Ray, I most certainly AM NOT limiting my thinking to biological terms. As I said above, several times, race is a HISTORICAL and SOCIOLOGICAL construct, which is simply another way of saying what you just said. My point isn't and never has been that race doesn't exist: only that it doesn't exist in biological terms. It is something we make up. That, of course, doesn't make it unimportant.

So what's your point, exactly? Up until now, it seems to me, you've been arguing that there's actual proof for biological human race. Now you seem to be waving your hand and saying "Biology isn't important, anyhow, because people BELIEVE race exists".

Well yes, that's true and yes they do, but that wasn't your original point, was it?

So what exactly are you arguing here? That races exists because it's a historical and sociological construct? Agreed. But if that's the case, why are you wasting your time trying to prove that it's biologically and not sociologically determined?

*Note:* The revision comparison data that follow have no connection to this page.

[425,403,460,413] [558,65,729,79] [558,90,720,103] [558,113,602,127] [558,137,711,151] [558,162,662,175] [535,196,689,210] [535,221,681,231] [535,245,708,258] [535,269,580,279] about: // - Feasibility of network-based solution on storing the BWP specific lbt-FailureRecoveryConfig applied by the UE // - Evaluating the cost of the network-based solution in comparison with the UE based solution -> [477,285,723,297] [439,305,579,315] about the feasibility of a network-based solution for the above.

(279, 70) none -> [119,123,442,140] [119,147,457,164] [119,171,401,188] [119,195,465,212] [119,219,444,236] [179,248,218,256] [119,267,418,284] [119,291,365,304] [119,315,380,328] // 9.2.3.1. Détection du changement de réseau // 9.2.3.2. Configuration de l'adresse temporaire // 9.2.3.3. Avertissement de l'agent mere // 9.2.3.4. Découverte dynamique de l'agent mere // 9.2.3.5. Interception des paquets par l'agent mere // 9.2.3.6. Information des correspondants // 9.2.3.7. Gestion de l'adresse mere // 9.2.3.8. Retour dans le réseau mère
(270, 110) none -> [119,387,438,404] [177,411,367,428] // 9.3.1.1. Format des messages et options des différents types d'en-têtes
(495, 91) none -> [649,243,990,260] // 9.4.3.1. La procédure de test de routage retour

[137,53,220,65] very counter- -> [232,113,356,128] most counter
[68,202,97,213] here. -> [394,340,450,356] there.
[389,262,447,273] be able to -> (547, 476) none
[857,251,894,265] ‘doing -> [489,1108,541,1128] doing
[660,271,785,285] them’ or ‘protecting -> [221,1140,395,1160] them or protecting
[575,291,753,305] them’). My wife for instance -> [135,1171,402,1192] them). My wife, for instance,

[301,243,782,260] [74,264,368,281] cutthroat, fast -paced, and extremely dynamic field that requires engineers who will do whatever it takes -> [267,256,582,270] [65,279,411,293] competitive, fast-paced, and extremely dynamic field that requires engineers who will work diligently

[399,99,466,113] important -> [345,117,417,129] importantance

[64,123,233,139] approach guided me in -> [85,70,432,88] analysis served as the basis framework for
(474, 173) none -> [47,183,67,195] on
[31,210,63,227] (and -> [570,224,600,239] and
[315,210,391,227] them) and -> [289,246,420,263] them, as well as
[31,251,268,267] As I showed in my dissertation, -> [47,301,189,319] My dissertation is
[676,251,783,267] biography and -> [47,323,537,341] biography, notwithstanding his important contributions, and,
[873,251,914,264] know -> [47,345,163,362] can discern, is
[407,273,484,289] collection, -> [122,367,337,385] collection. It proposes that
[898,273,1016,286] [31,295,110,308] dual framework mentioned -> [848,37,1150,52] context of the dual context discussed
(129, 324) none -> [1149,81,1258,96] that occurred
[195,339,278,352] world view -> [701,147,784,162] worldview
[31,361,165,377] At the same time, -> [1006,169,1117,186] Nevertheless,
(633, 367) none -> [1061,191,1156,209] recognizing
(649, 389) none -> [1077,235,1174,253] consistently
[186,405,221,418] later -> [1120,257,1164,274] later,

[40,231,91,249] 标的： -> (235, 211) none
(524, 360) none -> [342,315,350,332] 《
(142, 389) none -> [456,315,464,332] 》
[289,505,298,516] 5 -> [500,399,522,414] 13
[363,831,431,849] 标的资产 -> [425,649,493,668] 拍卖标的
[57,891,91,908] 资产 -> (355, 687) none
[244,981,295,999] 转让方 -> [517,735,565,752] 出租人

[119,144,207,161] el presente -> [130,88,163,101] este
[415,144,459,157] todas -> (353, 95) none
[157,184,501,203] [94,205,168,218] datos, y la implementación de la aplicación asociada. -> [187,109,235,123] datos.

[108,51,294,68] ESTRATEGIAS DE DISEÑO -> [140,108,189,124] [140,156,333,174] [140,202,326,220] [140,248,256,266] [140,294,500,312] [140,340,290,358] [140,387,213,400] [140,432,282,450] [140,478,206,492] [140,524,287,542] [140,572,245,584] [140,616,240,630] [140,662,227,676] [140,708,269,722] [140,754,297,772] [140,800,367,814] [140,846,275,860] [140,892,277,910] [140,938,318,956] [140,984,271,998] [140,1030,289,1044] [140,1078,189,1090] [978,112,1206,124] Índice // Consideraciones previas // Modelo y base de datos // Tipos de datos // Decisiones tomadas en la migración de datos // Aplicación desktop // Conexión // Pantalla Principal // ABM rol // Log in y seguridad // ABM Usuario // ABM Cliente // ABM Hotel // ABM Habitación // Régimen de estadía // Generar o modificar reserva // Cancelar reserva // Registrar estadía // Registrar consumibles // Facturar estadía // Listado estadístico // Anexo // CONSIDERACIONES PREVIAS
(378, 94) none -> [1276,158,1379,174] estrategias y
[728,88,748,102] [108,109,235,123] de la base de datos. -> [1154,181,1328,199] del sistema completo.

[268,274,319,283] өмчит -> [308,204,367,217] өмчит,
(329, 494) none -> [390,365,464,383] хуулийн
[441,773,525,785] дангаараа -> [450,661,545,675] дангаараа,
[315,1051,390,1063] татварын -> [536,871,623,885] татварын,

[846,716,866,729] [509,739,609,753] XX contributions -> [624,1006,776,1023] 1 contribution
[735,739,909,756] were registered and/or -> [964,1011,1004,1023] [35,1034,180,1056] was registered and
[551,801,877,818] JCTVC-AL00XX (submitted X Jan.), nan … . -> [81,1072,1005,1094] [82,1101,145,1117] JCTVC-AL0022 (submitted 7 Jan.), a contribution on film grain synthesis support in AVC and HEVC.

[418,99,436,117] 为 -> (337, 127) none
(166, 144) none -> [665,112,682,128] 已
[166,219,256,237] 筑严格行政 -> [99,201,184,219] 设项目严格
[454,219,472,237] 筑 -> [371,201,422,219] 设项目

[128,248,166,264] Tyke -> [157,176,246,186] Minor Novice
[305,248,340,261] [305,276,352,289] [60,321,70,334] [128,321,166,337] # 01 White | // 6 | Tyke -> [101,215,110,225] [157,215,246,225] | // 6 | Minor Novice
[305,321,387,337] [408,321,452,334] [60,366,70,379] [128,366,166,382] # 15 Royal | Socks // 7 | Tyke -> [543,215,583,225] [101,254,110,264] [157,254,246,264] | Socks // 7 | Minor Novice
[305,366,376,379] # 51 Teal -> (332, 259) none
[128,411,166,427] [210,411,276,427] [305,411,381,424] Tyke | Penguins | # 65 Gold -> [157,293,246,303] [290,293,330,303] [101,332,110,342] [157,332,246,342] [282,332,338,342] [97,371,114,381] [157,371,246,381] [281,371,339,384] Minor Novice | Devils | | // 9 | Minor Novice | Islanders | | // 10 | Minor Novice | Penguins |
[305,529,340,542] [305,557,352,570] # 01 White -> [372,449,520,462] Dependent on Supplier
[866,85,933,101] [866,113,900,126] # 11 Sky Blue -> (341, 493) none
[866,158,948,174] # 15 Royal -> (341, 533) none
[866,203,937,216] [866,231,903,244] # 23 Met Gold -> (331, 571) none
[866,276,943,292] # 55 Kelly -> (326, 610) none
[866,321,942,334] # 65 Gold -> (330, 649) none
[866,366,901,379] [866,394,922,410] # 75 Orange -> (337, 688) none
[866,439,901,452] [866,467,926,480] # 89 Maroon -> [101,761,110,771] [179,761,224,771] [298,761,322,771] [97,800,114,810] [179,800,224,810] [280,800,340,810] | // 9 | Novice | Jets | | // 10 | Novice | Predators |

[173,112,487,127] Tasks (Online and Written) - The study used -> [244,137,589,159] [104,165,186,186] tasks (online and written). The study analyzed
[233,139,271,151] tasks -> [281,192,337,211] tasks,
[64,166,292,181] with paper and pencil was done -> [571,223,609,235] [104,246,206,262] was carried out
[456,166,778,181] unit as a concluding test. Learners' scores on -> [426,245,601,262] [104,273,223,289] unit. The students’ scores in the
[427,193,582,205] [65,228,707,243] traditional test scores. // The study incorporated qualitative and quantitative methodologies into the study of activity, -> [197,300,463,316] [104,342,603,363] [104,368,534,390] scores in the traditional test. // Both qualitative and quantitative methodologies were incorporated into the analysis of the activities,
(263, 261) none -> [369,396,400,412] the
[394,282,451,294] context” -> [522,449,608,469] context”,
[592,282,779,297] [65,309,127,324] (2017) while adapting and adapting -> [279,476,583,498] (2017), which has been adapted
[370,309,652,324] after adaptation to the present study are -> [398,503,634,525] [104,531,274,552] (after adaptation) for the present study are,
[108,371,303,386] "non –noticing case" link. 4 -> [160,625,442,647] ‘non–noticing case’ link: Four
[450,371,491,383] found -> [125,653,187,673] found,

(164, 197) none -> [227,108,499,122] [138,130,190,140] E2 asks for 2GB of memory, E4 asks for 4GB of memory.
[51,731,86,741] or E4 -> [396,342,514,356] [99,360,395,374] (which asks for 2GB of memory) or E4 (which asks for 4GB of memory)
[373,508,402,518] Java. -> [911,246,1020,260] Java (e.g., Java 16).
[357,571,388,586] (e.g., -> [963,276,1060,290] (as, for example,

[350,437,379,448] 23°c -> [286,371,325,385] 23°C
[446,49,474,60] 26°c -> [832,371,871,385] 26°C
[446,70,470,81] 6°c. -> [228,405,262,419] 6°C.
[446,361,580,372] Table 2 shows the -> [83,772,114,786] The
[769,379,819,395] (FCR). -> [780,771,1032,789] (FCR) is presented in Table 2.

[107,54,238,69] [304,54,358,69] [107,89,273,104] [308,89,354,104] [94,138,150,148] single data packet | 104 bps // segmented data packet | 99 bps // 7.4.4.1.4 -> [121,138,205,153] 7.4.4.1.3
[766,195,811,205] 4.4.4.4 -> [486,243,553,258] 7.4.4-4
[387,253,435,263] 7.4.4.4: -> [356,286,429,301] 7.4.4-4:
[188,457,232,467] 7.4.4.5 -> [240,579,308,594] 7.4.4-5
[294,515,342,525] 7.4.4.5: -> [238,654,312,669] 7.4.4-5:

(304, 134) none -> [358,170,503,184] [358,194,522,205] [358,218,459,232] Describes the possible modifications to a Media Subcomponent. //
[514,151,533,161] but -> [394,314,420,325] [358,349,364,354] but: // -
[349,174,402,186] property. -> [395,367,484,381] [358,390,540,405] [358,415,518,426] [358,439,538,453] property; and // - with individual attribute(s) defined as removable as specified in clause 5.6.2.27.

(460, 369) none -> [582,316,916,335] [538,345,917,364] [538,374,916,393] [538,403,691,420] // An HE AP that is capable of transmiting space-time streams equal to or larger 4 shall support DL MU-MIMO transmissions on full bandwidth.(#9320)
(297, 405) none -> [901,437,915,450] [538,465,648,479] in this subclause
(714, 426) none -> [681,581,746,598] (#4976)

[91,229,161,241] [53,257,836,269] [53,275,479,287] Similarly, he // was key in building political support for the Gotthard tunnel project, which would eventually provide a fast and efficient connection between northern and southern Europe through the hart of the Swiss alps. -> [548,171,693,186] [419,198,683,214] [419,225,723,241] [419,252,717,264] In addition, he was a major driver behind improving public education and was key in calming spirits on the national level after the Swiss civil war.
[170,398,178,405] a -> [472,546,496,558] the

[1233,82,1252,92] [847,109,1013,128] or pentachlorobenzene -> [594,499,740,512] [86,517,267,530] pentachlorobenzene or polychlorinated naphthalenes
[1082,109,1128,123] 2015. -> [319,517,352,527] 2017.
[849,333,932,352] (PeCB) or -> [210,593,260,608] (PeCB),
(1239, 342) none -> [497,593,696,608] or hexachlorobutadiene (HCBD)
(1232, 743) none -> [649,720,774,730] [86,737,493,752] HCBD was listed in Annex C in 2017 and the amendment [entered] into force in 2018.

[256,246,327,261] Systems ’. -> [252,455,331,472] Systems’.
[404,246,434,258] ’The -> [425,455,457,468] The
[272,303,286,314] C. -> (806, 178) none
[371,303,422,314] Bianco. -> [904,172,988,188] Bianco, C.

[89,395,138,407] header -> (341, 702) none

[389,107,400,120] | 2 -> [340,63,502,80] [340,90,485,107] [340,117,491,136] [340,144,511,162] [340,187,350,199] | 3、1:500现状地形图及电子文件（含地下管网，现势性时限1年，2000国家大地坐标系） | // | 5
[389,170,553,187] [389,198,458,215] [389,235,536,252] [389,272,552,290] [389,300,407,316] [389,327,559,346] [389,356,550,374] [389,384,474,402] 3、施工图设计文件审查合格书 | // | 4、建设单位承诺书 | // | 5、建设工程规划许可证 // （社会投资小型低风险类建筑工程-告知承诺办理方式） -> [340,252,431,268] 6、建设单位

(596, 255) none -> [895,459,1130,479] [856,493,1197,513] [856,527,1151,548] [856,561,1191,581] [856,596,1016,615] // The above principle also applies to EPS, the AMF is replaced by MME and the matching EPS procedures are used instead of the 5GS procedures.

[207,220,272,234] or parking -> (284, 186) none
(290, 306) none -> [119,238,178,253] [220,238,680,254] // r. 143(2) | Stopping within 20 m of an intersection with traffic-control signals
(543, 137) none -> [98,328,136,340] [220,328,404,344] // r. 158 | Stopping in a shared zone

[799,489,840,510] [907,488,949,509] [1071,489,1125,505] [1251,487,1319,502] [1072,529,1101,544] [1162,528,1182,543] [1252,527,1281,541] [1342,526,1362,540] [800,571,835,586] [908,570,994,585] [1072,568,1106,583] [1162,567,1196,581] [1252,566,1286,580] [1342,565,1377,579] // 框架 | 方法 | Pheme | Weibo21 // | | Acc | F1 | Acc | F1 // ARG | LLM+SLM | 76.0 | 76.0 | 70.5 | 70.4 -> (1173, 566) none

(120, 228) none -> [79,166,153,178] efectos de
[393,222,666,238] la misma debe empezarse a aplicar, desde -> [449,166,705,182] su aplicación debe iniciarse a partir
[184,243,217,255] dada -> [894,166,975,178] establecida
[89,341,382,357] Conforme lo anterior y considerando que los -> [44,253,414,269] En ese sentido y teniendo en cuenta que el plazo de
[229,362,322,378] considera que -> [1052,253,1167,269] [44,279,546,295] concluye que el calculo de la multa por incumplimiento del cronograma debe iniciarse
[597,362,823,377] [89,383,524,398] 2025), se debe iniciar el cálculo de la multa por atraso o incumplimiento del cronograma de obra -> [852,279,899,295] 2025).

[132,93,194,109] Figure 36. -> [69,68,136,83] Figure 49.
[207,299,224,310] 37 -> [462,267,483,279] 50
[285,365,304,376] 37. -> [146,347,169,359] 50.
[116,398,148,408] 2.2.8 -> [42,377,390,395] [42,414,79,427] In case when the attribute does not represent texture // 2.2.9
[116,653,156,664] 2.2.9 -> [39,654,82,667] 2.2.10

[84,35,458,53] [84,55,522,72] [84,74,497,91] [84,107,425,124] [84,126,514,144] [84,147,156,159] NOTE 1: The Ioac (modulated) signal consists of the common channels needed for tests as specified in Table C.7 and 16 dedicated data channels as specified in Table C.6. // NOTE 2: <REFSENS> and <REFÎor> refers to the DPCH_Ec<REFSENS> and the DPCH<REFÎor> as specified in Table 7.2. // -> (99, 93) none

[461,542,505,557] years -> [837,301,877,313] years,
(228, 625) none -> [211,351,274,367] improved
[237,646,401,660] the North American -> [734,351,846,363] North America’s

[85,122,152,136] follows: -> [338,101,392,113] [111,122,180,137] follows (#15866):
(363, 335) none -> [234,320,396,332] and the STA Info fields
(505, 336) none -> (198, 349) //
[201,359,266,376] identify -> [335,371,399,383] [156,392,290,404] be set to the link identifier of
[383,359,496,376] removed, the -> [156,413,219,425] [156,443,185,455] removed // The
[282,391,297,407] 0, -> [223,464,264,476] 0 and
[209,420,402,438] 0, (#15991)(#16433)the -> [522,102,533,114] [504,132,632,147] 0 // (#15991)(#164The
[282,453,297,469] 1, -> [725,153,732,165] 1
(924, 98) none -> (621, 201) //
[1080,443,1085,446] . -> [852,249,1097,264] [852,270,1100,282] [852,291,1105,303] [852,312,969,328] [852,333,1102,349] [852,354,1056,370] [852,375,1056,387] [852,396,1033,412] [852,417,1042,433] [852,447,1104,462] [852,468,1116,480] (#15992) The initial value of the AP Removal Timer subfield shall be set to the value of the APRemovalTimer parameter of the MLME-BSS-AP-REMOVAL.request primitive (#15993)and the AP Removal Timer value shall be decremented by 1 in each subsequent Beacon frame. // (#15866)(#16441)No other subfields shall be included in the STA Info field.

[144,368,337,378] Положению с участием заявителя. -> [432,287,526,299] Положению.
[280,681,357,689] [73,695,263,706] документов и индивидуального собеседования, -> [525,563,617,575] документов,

My point and always has been that race doesn't exist in human biology but that it DOES exist as a social and historical construct and that this is tremendously important.

Didn't you get that?

I think you, like a ot of African Americans, get your knickers in a tizzy when you hear someone say that race doesn't exist as a biological construct because somehow you translate to mean that this person is saying that black people don't exist or that race is unimportant. But that is NOT AT ALL what people are saying in biology and anthropology.